*GIVEN TASK*
How many lines in the rows below contain the string "revolveType"? Reply with the number alone.

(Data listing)
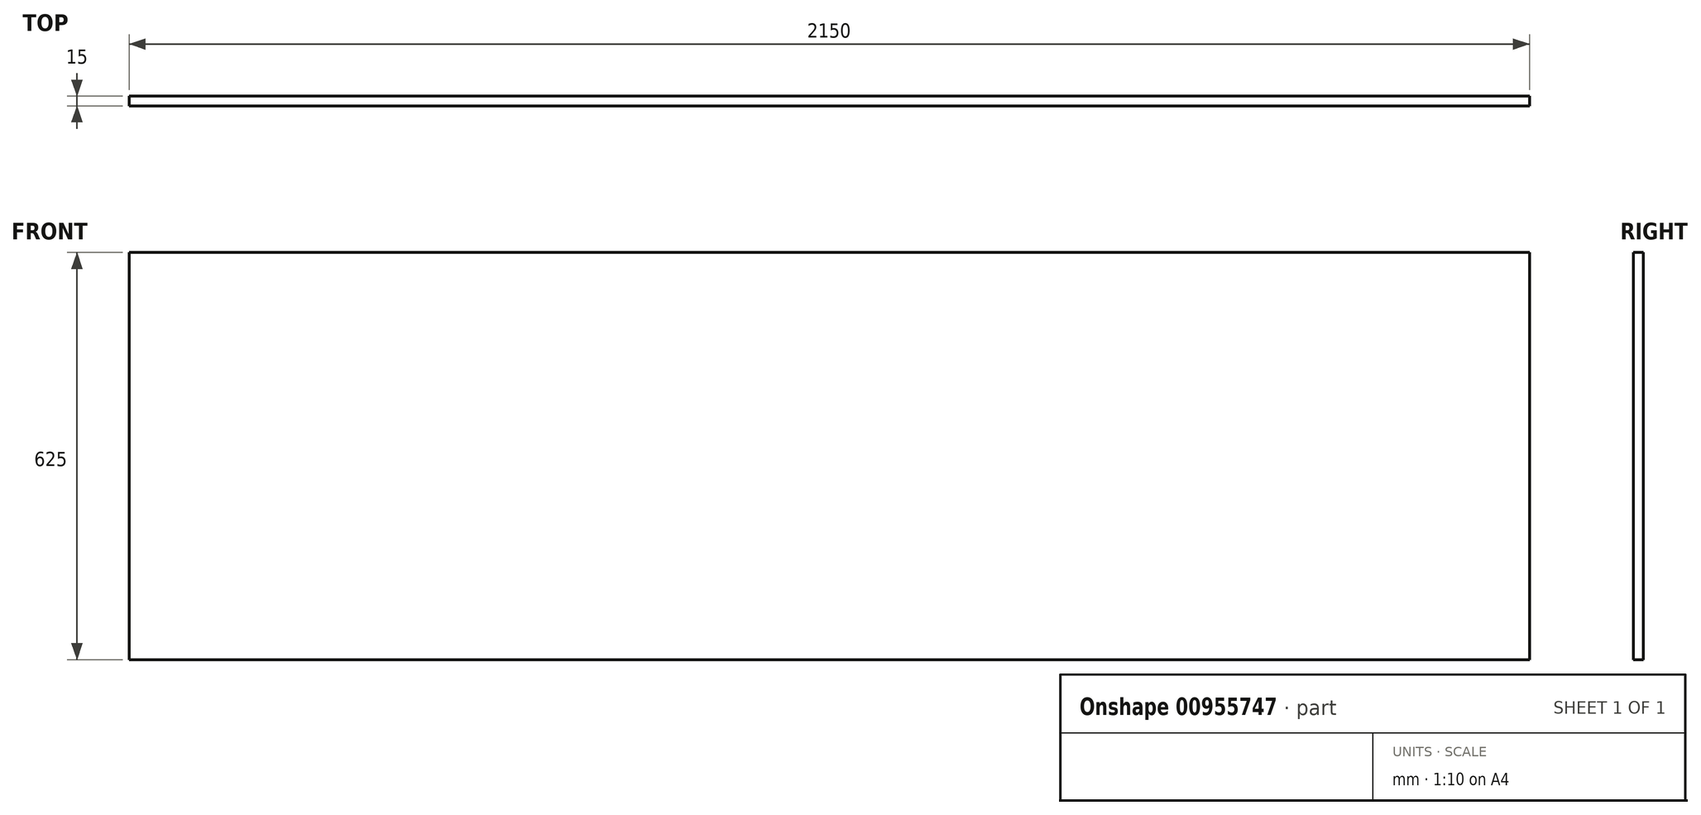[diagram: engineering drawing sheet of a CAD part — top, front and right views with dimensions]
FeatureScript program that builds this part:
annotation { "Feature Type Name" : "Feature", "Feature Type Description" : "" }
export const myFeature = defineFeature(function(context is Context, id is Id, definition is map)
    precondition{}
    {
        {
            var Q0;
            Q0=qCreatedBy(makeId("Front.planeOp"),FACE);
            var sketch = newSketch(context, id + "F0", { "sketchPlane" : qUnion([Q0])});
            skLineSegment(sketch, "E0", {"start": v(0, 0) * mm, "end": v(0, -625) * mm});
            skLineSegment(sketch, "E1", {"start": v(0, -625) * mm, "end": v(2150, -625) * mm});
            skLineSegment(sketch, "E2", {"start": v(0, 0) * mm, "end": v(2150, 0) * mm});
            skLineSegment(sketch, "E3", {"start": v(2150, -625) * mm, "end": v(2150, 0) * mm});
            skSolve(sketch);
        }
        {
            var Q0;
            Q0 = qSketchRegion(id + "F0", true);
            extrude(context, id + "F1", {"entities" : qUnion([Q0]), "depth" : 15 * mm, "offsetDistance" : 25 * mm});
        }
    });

...

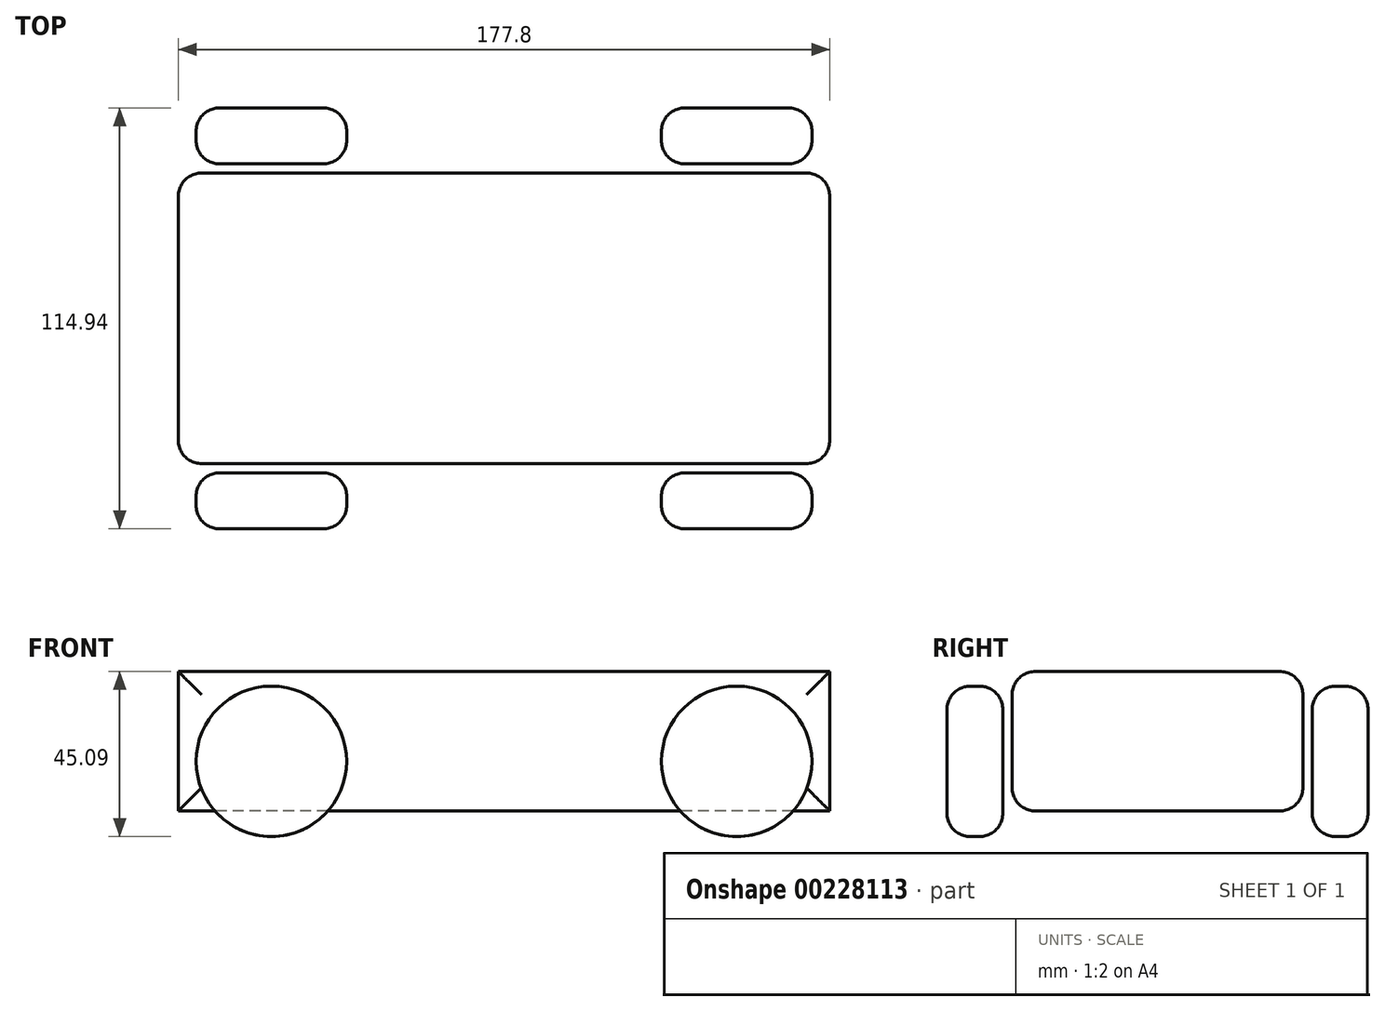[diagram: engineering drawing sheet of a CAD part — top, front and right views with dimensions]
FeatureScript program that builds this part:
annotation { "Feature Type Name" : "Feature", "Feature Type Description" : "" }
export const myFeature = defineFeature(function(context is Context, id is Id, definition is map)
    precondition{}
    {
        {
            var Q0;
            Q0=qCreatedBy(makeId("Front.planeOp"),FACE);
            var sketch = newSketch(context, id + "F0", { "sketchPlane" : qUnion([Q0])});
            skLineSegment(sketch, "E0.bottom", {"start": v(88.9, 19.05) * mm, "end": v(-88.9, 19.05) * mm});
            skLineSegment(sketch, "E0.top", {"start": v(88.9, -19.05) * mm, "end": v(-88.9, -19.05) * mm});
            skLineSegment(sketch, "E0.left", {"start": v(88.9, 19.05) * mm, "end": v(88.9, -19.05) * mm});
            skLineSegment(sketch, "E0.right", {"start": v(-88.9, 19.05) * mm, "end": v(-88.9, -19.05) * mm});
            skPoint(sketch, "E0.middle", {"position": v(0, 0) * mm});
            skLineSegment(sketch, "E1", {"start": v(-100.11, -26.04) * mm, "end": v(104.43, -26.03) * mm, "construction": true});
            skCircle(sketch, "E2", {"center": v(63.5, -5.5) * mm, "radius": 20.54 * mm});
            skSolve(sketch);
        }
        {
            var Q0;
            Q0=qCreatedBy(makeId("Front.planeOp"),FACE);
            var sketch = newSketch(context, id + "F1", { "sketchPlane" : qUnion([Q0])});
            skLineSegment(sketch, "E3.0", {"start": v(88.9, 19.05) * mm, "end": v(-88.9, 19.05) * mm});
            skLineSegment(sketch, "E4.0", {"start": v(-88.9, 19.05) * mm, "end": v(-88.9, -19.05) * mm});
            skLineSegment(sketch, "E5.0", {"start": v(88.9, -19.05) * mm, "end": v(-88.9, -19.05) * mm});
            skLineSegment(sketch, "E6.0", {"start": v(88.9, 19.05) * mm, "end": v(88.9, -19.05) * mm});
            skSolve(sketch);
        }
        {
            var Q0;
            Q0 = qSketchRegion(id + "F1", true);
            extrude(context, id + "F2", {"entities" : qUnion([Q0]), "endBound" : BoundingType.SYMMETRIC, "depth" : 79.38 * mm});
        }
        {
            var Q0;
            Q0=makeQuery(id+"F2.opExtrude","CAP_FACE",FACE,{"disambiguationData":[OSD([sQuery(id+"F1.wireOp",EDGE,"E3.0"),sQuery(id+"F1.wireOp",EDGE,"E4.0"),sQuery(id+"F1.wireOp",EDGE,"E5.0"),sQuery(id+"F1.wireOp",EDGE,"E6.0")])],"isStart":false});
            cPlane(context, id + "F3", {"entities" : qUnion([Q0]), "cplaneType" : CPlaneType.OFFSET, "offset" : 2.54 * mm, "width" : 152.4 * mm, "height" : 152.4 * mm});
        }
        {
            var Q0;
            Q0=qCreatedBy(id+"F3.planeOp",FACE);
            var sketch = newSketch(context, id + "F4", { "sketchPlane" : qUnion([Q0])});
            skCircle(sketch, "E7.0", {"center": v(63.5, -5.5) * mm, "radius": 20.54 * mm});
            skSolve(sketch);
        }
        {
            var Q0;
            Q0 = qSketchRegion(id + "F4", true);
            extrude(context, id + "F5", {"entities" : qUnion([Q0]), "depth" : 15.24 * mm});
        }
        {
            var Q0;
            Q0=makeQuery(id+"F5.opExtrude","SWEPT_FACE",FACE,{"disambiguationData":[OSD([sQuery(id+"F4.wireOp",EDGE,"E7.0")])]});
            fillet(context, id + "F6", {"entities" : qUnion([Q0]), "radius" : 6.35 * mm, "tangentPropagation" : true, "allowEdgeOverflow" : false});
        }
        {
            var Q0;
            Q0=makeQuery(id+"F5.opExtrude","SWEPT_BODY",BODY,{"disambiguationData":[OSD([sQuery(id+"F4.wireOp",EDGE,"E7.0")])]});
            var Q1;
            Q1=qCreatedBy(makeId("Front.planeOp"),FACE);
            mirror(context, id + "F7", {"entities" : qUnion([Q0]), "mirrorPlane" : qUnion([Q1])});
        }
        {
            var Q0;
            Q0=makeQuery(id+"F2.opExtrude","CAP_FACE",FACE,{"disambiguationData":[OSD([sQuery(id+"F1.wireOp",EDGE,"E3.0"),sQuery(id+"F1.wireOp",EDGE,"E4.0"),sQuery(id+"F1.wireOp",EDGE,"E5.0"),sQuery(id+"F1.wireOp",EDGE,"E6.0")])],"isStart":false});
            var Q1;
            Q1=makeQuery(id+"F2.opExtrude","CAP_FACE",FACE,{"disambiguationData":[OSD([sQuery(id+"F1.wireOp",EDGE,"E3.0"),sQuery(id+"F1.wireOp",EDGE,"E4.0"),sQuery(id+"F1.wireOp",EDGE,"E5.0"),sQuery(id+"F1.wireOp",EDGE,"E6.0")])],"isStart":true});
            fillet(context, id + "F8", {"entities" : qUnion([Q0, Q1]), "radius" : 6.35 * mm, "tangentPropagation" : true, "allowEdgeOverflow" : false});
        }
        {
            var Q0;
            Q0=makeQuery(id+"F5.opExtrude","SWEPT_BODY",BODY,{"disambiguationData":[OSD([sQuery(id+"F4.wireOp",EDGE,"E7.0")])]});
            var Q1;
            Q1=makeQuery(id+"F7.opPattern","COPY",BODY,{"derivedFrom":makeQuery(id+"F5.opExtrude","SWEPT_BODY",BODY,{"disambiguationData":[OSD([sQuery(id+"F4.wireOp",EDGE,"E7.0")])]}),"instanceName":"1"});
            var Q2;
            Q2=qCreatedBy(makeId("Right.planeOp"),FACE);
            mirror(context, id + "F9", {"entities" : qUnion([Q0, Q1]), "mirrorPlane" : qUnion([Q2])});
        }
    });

---

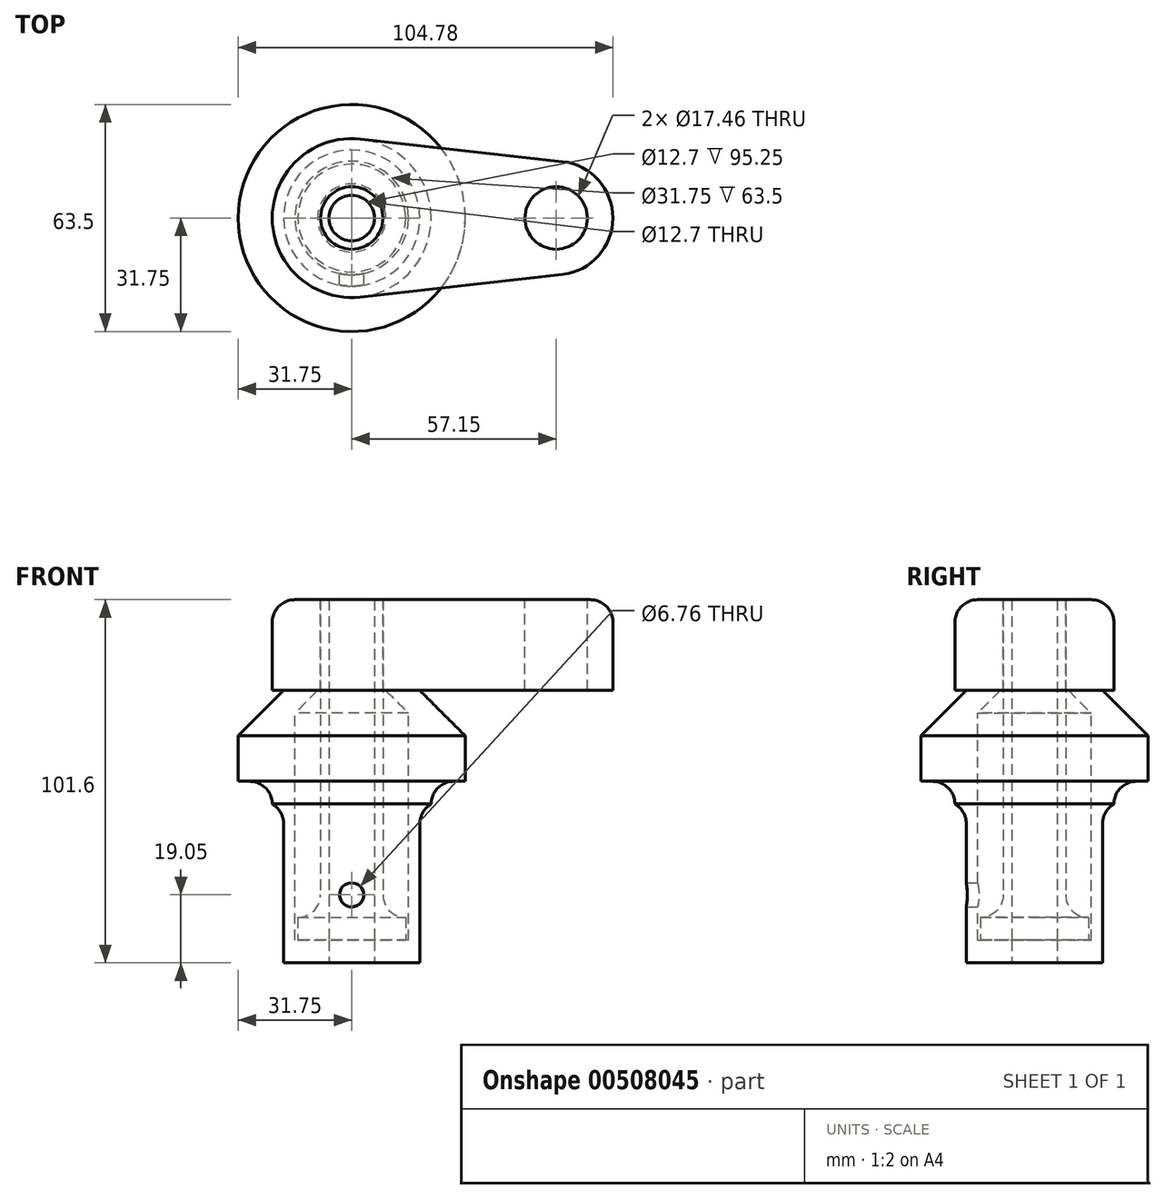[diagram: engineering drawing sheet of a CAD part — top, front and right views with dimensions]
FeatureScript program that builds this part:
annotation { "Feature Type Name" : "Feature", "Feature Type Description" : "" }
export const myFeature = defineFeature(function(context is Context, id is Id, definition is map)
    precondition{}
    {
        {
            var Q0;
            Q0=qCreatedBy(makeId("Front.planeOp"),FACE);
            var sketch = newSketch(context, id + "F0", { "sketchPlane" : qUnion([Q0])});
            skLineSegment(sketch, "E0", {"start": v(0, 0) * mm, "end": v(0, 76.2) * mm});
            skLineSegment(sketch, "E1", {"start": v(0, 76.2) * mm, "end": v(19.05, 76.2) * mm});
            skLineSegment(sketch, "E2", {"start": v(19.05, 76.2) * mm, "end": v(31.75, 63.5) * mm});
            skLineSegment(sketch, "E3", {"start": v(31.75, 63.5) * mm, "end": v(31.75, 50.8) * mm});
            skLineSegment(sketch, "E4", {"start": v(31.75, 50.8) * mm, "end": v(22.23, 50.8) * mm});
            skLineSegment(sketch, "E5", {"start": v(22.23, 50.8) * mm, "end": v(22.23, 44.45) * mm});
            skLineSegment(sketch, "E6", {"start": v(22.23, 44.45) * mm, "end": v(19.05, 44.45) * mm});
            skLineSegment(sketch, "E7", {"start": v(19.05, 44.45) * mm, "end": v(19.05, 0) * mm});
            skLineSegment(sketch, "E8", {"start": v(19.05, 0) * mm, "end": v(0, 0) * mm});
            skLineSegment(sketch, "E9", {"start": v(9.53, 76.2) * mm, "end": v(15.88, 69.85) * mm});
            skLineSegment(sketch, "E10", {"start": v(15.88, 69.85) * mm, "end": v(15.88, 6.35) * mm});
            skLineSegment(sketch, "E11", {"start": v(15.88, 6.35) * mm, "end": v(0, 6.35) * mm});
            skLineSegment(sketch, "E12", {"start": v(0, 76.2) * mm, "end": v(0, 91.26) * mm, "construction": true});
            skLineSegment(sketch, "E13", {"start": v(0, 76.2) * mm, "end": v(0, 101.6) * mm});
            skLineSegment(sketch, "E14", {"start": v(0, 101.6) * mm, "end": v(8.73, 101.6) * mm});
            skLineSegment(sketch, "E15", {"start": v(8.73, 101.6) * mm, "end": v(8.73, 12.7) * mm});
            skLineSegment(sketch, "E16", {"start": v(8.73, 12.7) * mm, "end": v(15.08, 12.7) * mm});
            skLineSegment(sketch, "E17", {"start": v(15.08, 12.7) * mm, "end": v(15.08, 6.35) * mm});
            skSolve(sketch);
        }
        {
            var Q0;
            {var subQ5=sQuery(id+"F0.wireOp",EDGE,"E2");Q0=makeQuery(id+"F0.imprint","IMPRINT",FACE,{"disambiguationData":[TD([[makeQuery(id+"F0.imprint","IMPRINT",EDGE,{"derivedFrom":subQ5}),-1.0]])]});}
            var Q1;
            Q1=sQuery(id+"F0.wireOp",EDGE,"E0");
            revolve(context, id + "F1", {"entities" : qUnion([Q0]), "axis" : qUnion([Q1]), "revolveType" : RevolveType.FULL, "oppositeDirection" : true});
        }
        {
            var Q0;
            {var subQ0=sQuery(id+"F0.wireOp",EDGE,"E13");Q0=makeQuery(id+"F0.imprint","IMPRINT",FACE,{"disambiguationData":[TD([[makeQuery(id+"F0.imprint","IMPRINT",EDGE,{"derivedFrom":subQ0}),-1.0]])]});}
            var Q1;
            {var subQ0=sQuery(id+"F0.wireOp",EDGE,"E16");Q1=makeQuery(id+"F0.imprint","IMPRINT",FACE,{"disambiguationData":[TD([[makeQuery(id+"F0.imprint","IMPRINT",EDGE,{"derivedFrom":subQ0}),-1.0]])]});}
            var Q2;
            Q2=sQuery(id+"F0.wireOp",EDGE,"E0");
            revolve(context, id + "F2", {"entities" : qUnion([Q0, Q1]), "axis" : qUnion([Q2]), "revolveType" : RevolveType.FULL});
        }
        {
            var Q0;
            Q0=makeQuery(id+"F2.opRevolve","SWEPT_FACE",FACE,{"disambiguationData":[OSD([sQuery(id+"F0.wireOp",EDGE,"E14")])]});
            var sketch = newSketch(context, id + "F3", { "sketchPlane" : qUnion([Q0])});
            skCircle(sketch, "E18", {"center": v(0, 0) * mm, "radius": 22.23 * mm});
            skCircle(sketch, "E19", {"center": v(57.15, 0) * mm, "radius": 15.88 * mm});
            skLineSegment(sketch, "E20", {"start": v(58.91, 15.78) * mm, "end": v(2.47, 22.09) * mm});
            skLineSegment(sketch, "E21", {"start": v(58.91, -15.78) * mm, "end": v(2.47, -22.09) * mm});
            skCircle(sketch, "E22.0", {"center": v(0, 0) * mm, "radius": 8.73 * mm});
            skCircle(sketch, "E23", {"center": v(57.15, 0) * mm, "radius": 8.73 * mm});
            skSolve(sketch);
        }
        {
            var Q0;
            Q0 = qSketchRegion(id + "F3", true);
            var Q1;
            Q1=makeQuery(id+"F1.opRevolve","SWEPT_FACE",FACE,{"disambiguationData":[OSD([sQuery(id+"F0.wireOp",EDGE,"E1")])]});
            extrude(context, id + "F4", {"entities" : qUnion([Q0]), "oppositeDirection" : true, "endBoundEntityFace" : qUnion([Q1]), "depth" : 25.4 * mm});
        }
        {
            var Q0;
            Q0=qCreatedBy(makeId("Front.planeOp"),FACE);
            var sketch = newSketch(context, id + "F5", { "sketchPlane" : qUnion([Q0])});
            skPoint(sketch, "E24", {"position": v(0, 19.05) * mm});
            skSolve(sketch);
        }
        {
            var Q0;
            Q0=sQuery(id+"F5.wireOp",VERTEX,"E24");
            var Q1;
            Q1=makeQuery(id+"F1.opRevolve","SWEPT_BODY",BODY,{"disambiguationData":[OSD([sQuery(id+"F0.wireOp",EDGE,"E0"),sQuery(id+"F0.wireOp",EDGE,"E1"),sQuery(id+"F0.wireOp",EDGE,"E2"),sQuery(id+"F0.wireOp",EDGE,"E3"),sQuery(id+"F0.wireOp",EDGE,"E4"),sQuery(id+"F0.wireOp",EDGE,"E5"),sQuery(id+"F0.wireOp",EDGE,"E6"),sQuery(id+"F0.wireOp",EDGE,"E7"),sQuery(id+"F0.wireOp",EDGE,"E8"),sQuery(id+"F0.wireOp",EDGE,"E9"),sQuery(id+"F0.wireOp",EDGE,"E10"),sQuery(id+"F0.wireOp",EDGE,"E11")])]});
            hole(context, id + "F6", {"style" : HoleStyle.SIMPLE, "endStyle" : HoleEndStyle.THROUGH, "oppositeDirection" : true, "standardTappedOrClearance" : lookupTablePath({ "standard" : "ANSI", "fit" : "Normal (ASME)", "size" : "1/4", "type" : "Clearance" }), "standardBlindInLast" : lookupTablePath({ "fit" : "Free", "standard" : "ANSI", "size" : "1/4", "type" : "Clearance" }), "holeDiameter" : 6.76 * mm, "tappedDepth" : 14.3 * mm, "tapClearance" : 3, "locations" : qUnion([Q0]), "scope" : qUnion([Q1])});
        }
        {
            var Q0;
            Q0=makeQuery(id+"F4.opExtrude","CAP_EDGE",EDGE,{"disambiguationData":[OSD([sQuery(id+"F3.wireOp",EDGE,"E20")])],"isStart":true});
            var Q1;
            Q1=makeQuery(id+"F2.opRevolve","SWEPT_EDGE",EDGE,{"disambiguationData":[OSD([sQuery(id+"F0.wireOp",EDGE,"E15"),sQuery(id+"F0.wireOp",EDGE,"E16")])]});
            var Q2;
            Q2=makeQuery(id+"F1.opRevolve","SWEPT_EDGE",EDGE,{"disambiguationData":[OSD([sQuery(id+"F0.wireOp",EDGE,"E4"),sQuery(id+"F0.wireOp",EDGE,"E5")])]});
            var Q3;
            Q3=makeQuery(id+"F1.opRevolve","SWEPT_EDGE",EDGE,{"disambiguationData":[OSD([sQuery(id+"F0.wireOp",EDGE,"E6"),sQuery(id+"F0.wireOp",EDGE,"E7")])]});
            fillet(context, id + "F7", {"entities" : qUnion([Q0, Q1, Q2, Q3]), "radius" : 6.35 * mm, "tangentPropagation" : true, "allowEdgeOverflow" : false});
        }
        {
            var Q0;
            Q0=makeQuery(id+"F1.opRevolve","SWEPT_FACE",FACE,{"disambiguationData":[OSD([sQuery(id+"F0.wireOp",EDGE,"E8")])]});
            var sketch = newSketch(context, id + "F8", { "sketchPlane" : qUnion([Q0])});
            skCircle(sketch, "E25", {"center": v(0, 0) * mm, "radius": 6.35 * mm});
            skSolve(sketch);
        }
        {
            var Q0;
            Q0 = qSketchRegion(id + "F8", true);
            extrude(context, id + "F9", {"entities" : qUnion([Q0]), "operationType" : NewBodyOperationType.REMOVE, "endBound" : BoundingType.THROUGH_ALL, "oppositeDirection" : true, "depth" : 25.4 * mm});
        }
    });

*OUTPUT OF THE TASK*
2